Jon Favreau’s career took off when, at age 23, he interrupted U.S. Senate candidate Barack Obama during a speech rehearsal to offer some suggestions for improvement.
That cheeky move led to a seven-year tour as Obama’s lead speechwriter, an assignment that ends on March 1 as Favreau considers trying his hand at another form of drama – as a screenwriter, perhaps in Los Angeles.
The departure subtracts a vivid personality from the president’s operation, defined since the beginning by Obama’s spoken words and the team that wrote them.
After Favreau landed in the White House four years ago, he became the most recognizable in a coterie of young staffers.
Favreau was always serious about his writing, telling peers it was a solemn responsibility to remain in sync with the president’s thinking.
“When they’re working together, it’s like watching two musicians riff,” said David Axelrod, Obama’s longtime adviser. “Jon’s stamp is on all of the great speeches, from 2005 until now.”

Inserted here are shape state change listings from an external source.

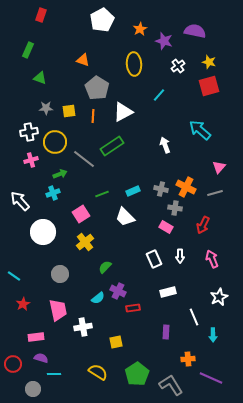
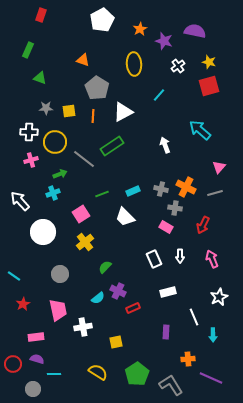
white cross at (29, 132): rotated 12 degrees clockwise
red rectangle at (133, 308): rotated 16 degrees counterclockwise
purple semicircle at (41, 358): moved 4 px left, 1 px down
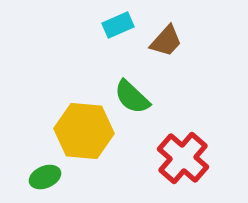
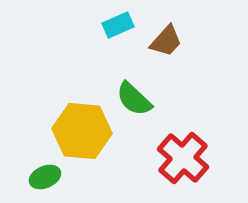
green semicircle: moved 2 px right, 2 px down
yellow hexagon: moved 2 px left
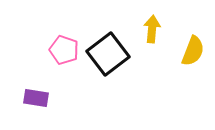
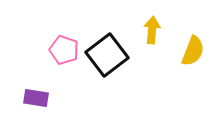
yellow arrow: moved 1 px down
black square: moved 1 px left, 1 px down
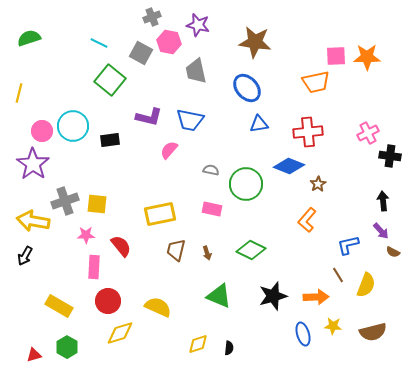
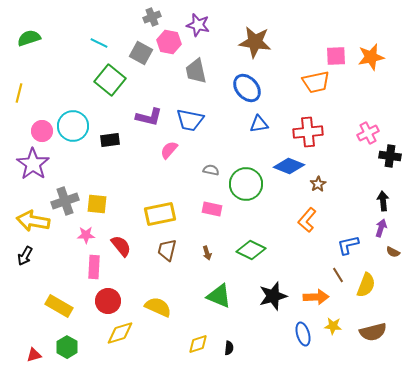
orange star at (367, 57): moved 4 px right; rotated 12 degrees counterclockwise
purple arrow at (381, 231): moved 3 px up; rotated 120 degrees counterclockwise
brown trapezoid at (176, 250): moved 9 px left
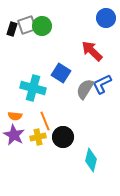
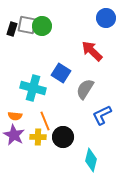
gray square: rotated 30 degrees clockwise
blue L-shape: moved 31 px down
yellow cross: rotated 14 degrees clockwise
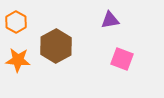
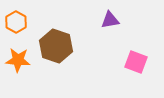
brown hexagon: rotated 12 degrees counterclockwise
pink square: moved 14 px right, 3 px down
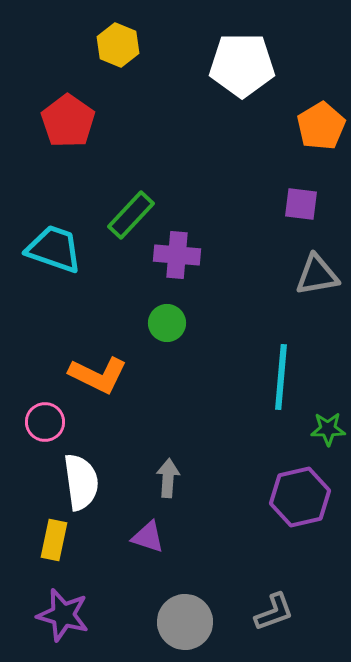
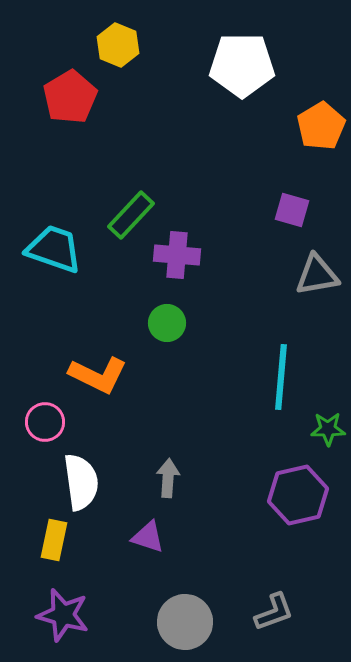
red pentagon: moved 2 px right, 24 px up; rotated 6 degrees clockwise
purple square: moved 9 px left, 6 px down; rotated 9 degrees clockwise
purple hexagon: moved 2 px left, 2 px up
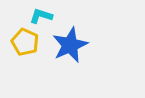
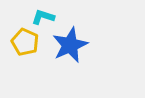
cyan L-shape: moved 2 px right, 1 px down
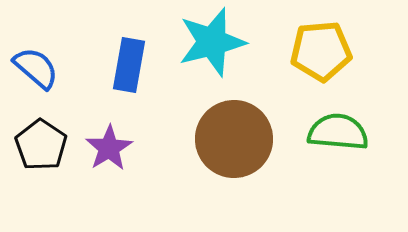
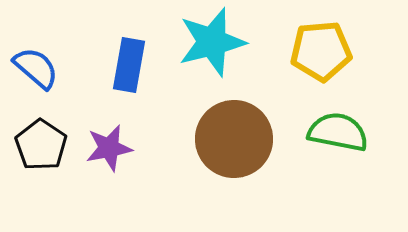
green semicircle: rotated 6 degrees clockwise
purple star: rotated 21 degrees clockwise
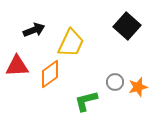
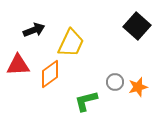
black square: moved 10 px right
red triangle: moved 1 px right, 1 px up
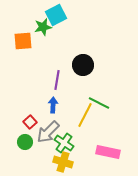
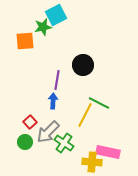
orange square: moved 2 px right
blue arrow: moved 4 px up
yellow cross: moved 29 px right; rotated 12 degrees counterclockwise
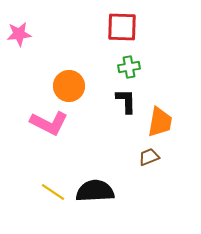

Favreau will turn over his seat to Cody Keenan, a Chicago native who is taking the lead on writing the State of the Union address. Keenan is an original member of the team of twentysomethings that Favreau assembled for a tough assignment: writing for a writer with exacting standards.
Favreau declined Monday to discuss his departure.
In a statement, Obama said, “He has become a friend and a collaborator on virtually every major speech I’ve given in the Senate, on the campaign trail and in the White House.”